Handling Instructions
- Deer or elk that are observed to be ill, or found dead, should not be handled and should not be eaten.
- Wear rubber or latex gloves when handling or processing carcasses.
- Avoid handling or cutting through the skull or spinal cord. Use separate dedicated knives, saws and cutting boards to butcher deer, particularly if you cut through the spinal cord or skull (such as when removing antlers). Do not use regular kitchen utensils. Wash thoroughly with soap and water any knives, butchering tools, work surfaces, hands and any other part of the body that has been exposed to animal tissues, blood, urine, or feces. Equipment should then be rinsed with boiling water or sanitized with a chemical sanitizer.
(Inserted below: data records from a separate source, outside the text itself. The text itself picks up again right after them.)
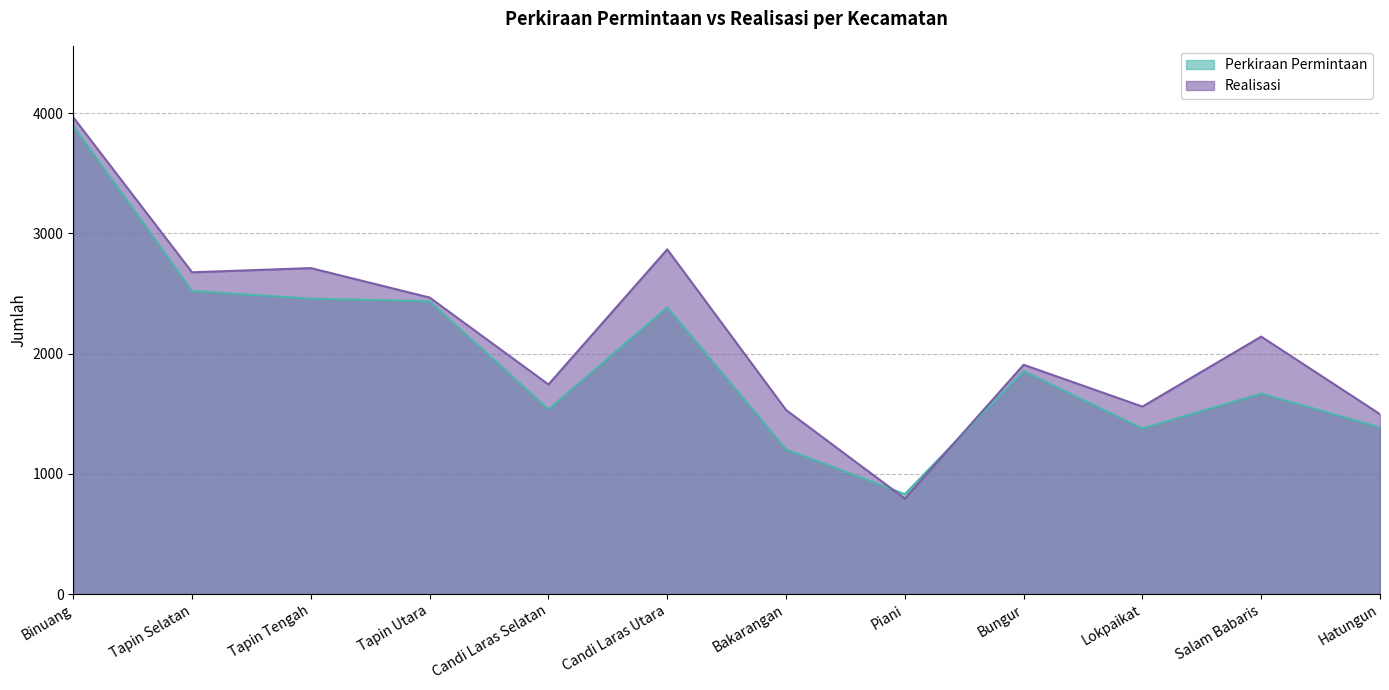

At which category does Realisasi reach its first local peak?

Tapin Tengah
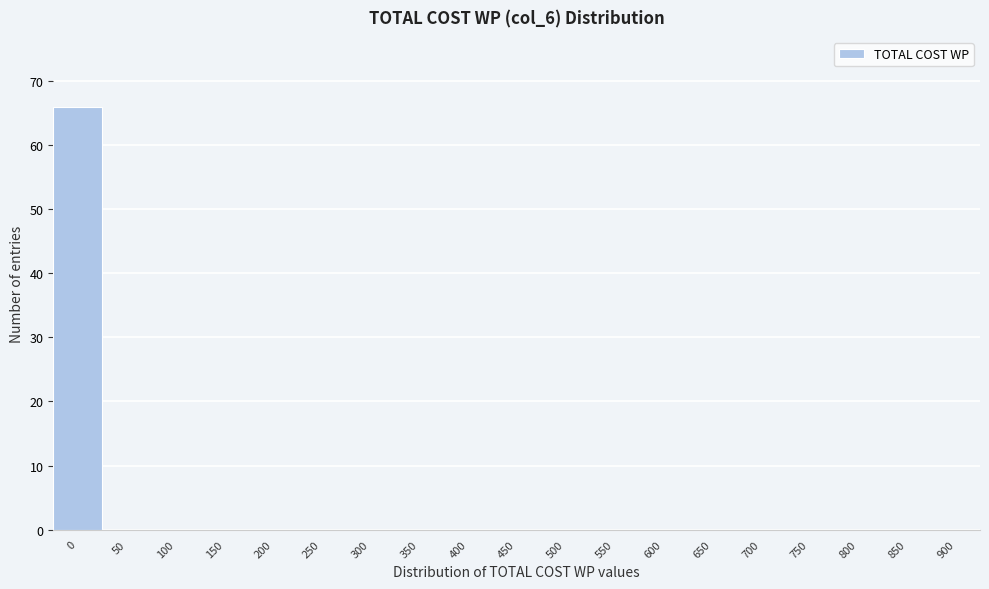

Reading left to right, what are all the values shown in this chart?

0=66	50=0	100=0	150=0	200=0	250=0	300=0	350=0	400=0	450=0	500=0	550=0	600=0	650=0	700=0	750=0	800=0	850=0	900=0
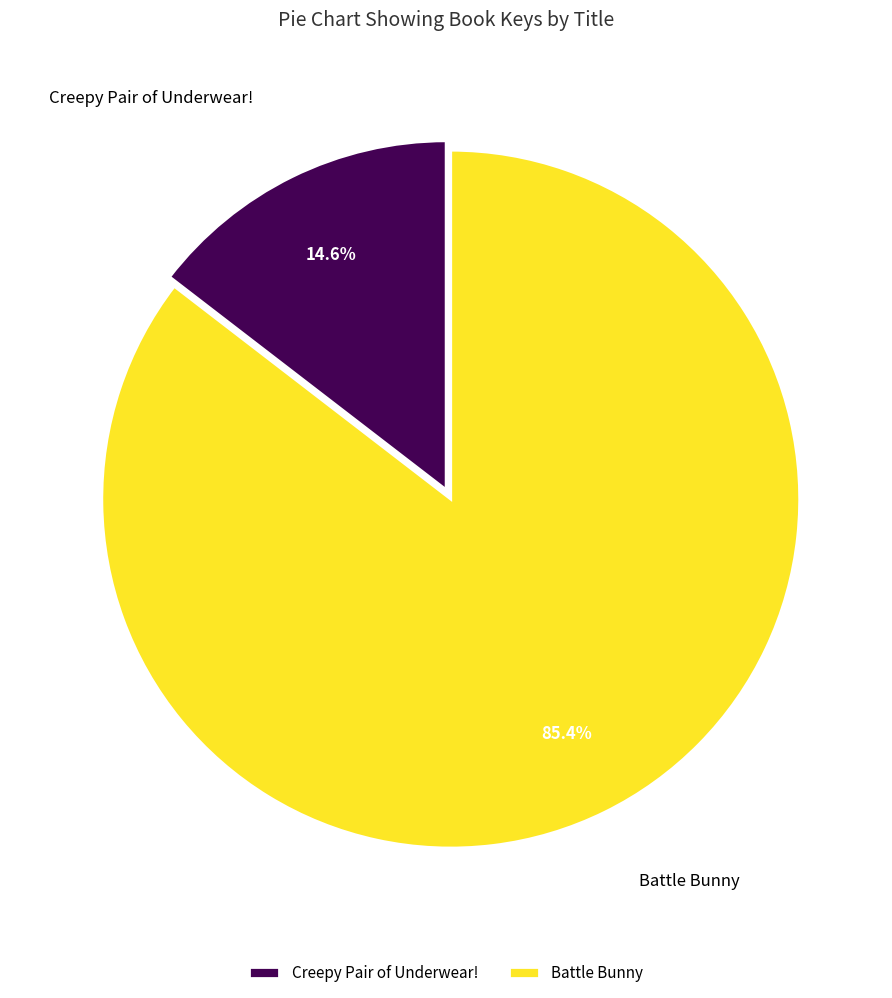

Between Creepy Pair of Underwear! and Battle Bunny, which is larger?

Battle Bunny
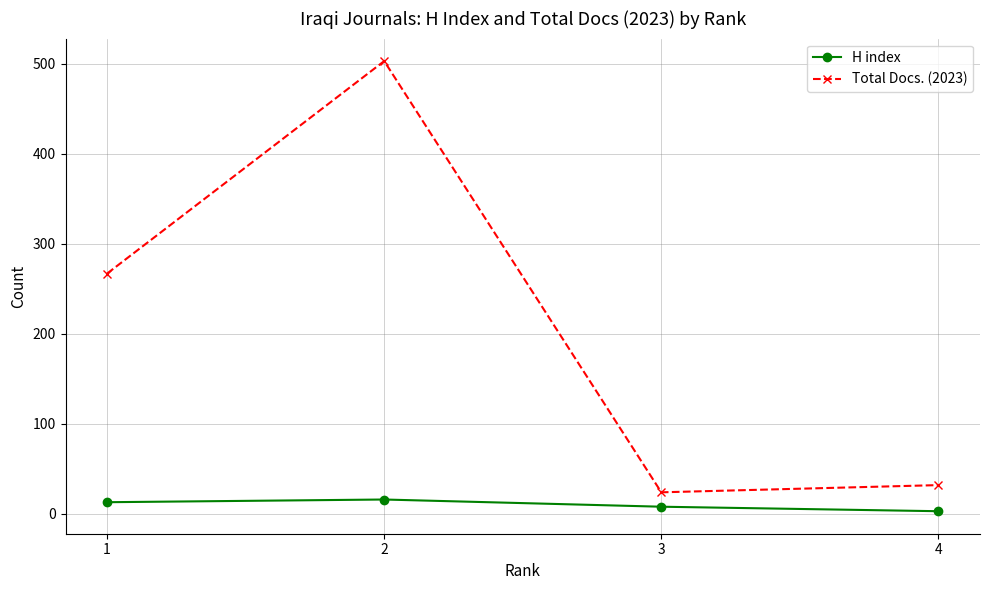

What is the maximum value for H index?

16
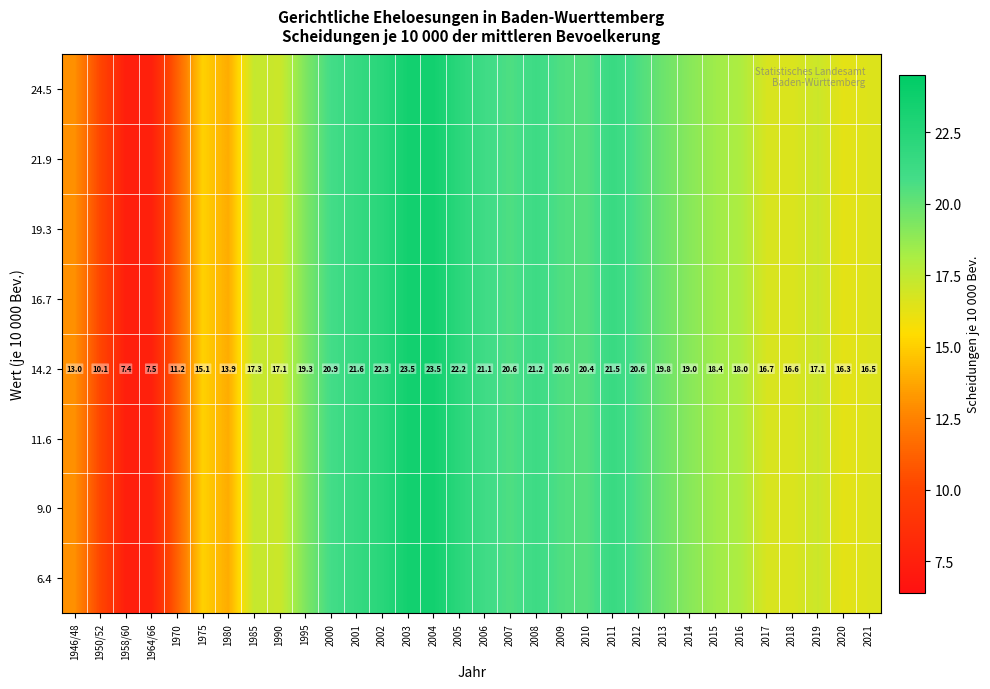

Which series has the largest range (max minus min)?

24.5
- As an additional precaution against CWD, soak cleaned knives and tools for one hour in a fresh solution of household chlorine bleach (unscented) mixed with an equal amount of water, air dry, then rinse with clean water. Wipe down cleaned counters and other surfaces with 50 percent bleach solution and allow them to air dry.
- Should you decide to take the skull cap (e.g., with antlers), make sure to thoroughly clean the skull cap, utensils and work surfaces with bleach solution as described above.
- Avoid handling brain or spinal tissues/fluids, saliva and mouth parts and wash hands thoroughly with soap and water afterward if such handling occurred. If these tissues or fluids get into a fresh open break in a person's skin or the eyes, mouth, or nose, contact the local health department to evaluate possible rabies exposure and need for testing the animal for rabies.
- Request if possible that individual animals are processed individually, without meat from other animals being added together.
- The brain, spinal cord and other nervous tissue, spleen, pancreas, eyes, tonsils, and lymph nodes of game may have CWD prions, and additional organs (liver, kidney, heart and salivary glands) may pose a risk of infection for a number of diseases. Normal field dressing will eliminate most of these organs and tissues. Hunters should have deer boned out and have as much fat, connective tissue and lymph nodes removed as possible.
- Although no current evidence links CWD to human health, out of an abundance of caution, we recommend that people not consume, distribute, or donate for human consumption a known or suspect CWD-positive animal.